Activity.
Through the end of the data below, output every line exactly, beginning with the line that contains "We recommend using".
----- Data listing -----
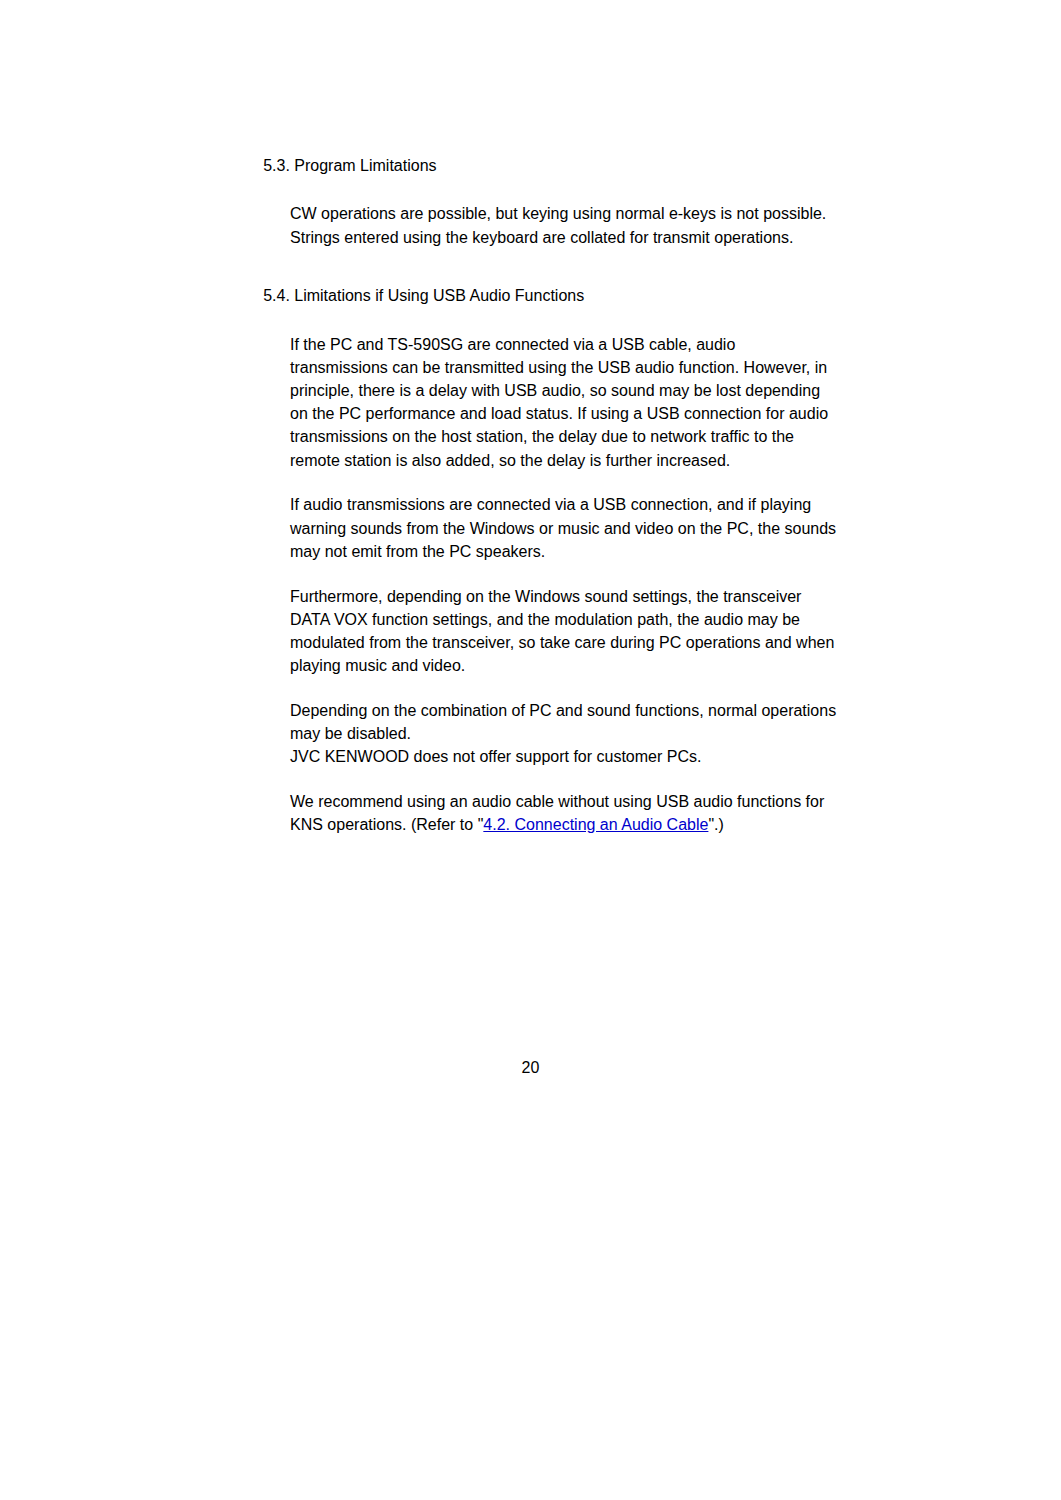5.3. Program Limitations
CW operations are possible, but keying using normal e-keys is not possible. Strings entered using the keyboard are collated for transmit operations.
5.4. Limitations if Using USB Audio Functions
If the PC and TS-590SG are connected via a USB cable, audio transmissions can be transmitted using the USB audio function. However, in principle, there is a delay with USB audio, so sound may be lost depending on the PC performance and load status. If using a USB connection for audio transmissions on the host station, the delay due to network traffic to the remote station is also added, so the delay is further increased.
If audio transmissions are connected via a USB connection, and if playing warning sounds from the Windows or music and video on the PC, the sounds may not emit from the PC speakers.
Furthermore, depending on the Windows sound settings, the transceiver DATA VOX function settings, and the modulation path, the audio may be modulated from the transceiver, so take care during PC operations and when playing music and video.
Depending on the combination of PC and sound functions, normal operations may be disabled.
JVC KENWOOD does not offer support for customer PCs.
We recommend using an audio cable without using USB audio functions for KNS operations. (Refer to "4.2. Connecting an Audio Cable".)
20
-----
Answer section.
We recommend using an audio cable without using USB audio functions for KNS operations. (Refer to "4.2. Connecting an Audio Cable".)
20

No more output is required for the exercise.